(Source data)

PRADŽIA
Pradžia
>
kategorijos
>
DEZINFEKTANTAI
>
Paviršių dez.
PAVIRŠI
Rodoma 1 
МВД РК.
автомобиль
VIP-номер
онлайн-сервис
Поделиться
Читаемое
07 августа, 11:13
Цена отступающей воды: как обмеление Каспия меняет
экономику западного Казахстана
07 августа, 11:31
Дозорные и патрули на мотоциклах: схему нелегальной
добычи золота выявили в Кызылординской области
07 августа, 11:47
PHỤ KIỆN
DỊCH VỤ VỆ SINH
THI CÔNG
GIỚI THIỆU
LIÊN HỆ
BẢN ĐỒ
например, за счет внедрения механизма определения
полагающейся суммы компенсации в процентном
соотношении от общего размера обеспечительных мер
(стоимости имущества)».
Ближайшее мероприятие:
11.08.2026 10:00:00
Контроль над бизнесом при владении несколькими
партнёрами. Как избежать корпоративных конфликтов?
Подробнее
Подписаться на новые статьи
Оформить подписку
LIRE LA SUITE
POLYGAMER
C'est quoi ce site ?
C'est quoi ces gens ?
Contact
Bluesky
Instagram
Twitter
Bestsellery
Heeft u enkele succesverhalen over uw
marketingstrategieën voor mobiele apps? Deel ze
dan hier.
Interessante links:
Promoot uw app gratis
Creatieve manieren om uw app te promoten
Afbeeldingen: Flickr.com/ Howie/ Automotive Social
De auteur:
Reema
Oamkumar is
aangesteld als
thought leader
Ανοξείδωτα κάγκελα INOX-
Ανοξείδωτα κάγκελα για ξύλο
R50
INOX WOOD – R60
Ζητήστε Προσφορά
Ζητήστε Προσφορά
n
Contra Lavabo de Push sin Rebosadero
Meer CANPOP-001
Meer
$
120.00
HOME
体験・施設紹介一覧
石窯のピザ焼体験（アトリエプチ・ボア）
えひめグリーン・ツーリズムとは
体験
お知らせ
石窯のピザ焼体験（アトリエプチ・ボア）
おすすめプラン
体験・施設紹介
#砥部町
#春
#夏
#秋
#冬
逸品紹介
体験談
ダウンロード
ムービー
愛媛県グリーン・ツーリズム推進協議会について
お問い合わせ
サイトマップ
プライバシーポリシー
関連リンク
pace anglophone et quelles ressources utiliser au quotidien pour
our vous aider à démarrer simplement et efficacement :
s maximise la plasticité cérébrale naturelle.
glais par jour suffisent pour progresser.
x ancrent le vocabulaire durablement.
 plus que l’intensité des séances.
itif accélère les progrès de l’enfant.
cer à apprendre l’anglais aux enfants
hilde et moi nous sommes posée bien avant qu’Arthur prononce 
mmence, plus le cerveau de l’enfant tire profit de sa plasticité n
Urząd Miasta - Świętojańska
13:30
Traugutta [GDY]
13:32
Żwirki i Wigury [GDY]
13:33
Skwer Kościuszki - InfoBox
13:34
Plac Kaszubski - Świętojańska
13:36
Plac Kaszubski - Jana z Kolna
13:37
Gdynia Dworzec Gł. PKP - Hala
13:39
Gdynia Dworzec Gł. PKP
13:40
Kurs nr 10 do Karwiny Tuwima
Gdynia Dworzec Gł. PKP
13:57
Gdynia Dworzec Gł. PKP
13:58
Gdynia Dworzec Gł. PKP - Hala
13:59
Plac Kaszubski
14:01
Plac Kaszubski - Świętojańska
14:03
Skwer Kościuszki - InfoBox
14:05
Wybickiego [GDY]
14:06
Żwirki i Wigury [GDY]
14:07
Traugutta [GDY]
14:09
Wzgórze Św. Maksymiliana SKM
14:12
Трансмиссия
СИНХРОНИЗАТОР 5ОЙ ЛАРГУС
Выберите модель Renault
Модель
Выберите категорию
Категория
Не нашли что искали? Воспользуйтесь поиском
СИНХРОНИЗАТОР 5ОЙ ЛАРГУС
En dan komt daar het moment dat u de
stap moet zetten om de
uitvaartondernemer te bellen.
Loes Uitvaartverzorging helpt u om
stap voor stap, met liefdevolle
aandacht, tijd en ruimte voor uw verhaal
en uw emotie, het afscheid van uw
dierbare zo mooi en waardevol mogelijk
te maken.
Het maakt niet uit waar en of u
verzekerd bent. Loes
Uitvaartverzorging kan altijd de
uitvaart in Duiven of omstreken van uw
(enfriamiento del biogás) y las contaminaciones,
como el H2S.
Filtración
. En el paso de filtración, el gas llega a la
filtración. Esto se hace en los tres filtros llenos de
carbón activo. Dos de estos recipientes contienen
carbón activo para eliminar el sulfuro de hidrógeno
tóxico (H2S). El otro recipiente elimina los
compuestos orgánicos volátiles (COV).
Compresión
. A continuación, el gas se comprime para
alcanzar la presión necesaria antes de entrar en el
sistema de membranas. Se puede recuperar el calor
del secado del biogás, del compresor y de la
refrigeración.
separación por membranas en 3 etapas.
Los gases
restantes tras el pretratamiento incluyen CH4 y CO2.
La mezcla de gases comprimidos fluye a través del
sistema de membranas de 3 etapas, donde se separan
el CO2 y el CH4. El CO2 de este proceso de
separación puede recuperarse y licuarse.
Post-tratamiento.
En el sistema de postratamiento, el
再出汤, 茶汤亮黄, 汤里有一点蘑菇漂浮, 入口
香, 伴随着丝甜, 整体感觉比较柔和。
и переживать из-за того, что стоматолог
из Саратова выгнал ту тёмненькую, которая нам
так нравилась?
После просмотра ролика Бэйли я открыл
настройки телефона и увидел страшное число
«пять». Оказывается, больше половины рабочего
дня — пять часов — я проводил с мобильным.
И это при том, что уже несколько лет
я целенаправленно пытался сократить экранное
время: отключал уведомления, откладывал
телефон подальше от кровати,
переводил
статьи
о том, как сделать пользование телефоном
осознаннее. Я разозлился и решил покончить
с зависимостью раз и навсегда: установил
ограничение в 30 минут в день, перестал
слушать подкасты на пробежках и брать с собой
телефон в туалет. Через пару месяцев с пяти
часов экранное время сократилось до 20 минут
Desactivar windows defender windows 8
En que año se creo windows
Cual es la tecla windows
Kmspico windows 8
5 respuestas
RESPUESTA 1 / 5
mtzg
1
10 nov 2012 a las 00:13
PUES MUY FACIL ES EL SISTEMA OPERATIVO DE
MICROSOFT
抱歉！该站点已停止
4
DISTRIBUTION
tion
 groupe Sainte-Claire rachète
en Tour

WHAT THE TASK REQUIRES:
Return the entries exactly through the "Дозорные и патрули" line.

YOUR RESPONSE:
PRADŽIA
Pradžia
>
kategorijos
>
DEZINFEKTANTAI
>
Paviršių dez.
PAVIRŠI
Rodoma 1 
МВД РК.
автомобиль
VIP-номер
онлайн-сервис
Поделиться
Читаемое
07 августа, 11:13
Цена отступающей воды: как обмеление Каспия меняет
экономику западного Казахстана
07 августа, 11:31
Дозорные и патрули на мотоциклах: схему нелегальной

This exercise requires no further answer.